In [1]:
from IPython.core.interactiveshell import InteractiveShell
InteractiveShell.ast_node_interactivity = "all"

In [23]:
import vaex
import numpy as np
import pyarrow as pa

## Open questions
- int and bool with np.nan are changed to float
- int and bool with None are changed to object

# Numeric missing
## NaN/Null NumPy array

In [11]:
x = np.array([1, np.nan, 3])
y = np.array([np.nan, 2.5, 3.5])
z = np.array([True, False, None])
df_num1 = vaex.from_arrays(x=x, y=y, z=z)
df_num1

#,x,y,z
0,1.0,,True
1,,2.5,False
2,3.0,3.5,


In [12]:
print(f"Is column x masked? {df_num1.x.is_masked}")
print(f"Data type of column x: {df_num1.x.dtype}")

Is column x masked? False
Data type of column x : float64


In [13]:
print(f"Is column y masked? {df_num1.y.is_masked}")
print(f"Data type of column y: {df_num1.y.dtype}")

Is column y masked? False
Data type of column y : float64


In [14]:
print(f"Is column z masked? {df_num1.z.is_masked}")
print(f"Data type of column z: {df_num1.z.dtype}")

Is column z masked? False
Data type of column z : object


## Masked NumPy array

In [18]:
df_num2 = vaex.from_arrays(
    int1=np.ma.array([1, 0], mask=[0, 1], dtype=int),
    float1=np.ma.array([3.14, 0], mask=[False, True], dtype=float),
    bool1=np.ma.array([True, True], mask=[1, 0], dtype=bool)
)
df_num2

#,int1,float1,bool1
0,1,3.14,--
1,--,--,True


In [17]:
print(f"Is column int1 masked? {df_num2.int1.is_masked}")
print(f"Data type of column int1: {df_num2.int1.dtype}")
print(f"Mask values: {df_num2.int1.values.mask}")
print(f"Data type of mask: {df_num2.int1.values.mask.dtype}")
print(f"Size of a mask array item: {df_num2.int1.values.mask.dtype.itemsize}")

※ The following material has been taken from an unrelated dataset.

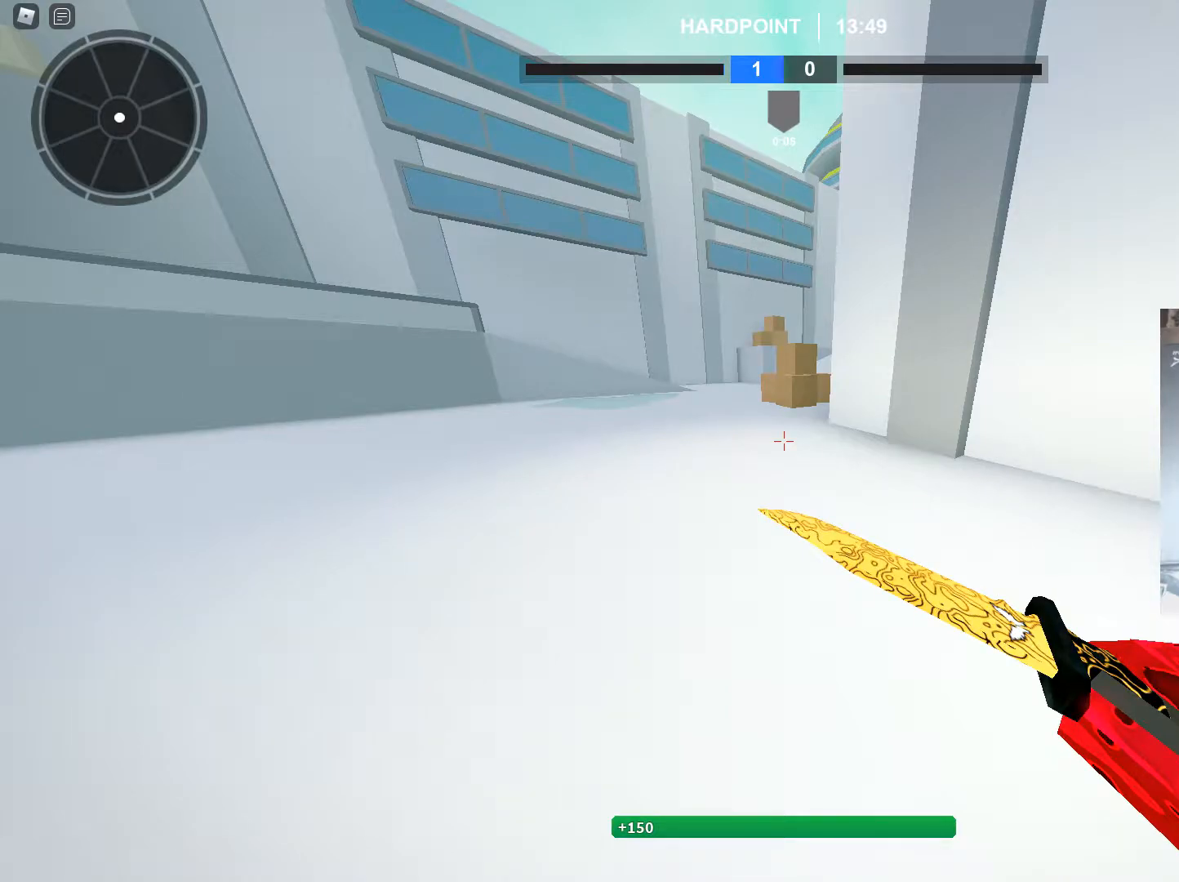
{"keys": [], "mouse": [], "events": []}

Is column int1 masked? True
Data type of column int1 : int32
Mask values: [False  True]
Data type of mask: bool
Size of a mask array item: 1


In [19]:
print(f"Is column float1 masked? {df_num2.float1.is_masked}")
print(f"Data type of column float1: {df_num2.float1.dtype}")
print(f"Mask values: {df_num2.float1.values.mask}")
print(f"Data type of mask: {df_num2.float1.values.mask.dtype}")
print(f"Size of a mask array item: {df_num2.float1.values.mask.dtype.itemsize}")

Is column float1 masked? True
Data type of column float1 : float64
Mask values: [False  True]
Data type of mask: bool
Size of a mask array item: 1


In [20]:
print(f"Is column bool1 masked? {df_num2.bool1.is_masked}")
print(f"Data type of column bool1: {df_num2.bool1.dtype}")
print(f"Mask values: {df_num2.bool1.values.mask}")
print(f"Data type of mask: {df_num2.bool1.values.mask.dtype}")
print(f"Size of a mask array item: {df_num2.bool1.values.mask.dtype.itemsize}")

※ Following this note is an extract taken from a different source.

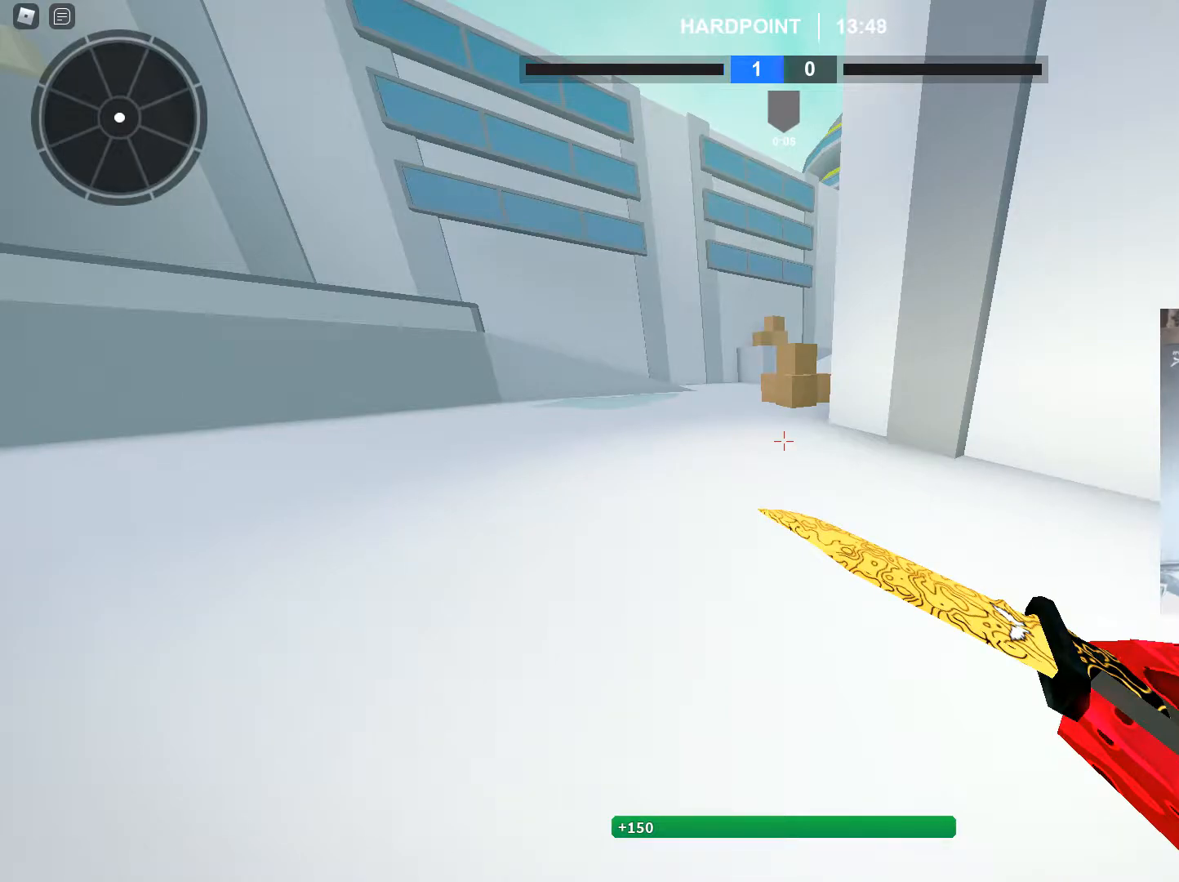
{"keys": [], "mouse": [], "events": []}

Is column bool1 masked? True
Data type of column bool1 : bool
Mask values: [ True False]
Data type of mask: bool
Size of a mask array item: 1


## Masked arrow array

In [24]:
numpa = pa.array([0, 1, 2, None], mask=np.array([0, 0, 0, 1], dtype=bool))
df_num3 = vaex.from_arrays(n=numpa)
df_num3

#,n
0,0
1,1
2,2
3,--


In [43]:
print(f"Is column n masked? {df_num3.n.is_masked }") # it should be masked...?
print(f"Data type of column n: {df_num3.n.dtype}")
print(f"Mask values: {df_num3.n.values.is_null().tolist()}")

Is column n masked? False
Data type of column n: int64
Mask values: [False, False, False, True]


## Nullable Arrow Array

In [26]:
m = pa.array([0, 1, 2, None])
df_num4 = vaex.from_arrays(m=m)
df_num4

#,m
0,0
1,1
2,2
3,--


In [27]:
print(f"Is column m masked? {df_num4.m.is_masked}")
print(f"Data type of column m: {df_num4.m.dtype}")

Is column m masked? False
Data type of column m : int64


# Categorical missing

## Categorize method
Can't call categorize method on column with missing values!

## Ordinal_encode method

In [28]:
colors = ['red', 'green', 'blue', 'green', 'MISSING']
mask   = [False, False,   False,   False,  True]
colors = np.ma.array(colors, mask=mask)
ds = vaex.from_arrays(colors=colors)
df2 = ds.ordinal_encode('colors', ['red', 'green', 'blue'])
df2

#,colors
0,0
1,1
2,2
3,1
4,--


In [29]:
print(f"Is column colors masked? {df2.colors.is_masked}")
print(f"Data type of column colors: {df_num4.m.dtype}")
print(f"Mask values: {df2.colors.values.mask}")
print(f"Data type of mask: {df2.colors.values.mask.dtype}")
print(f"Size of a mask array item: {df2.colors.values.mask.dtype.itemsize}")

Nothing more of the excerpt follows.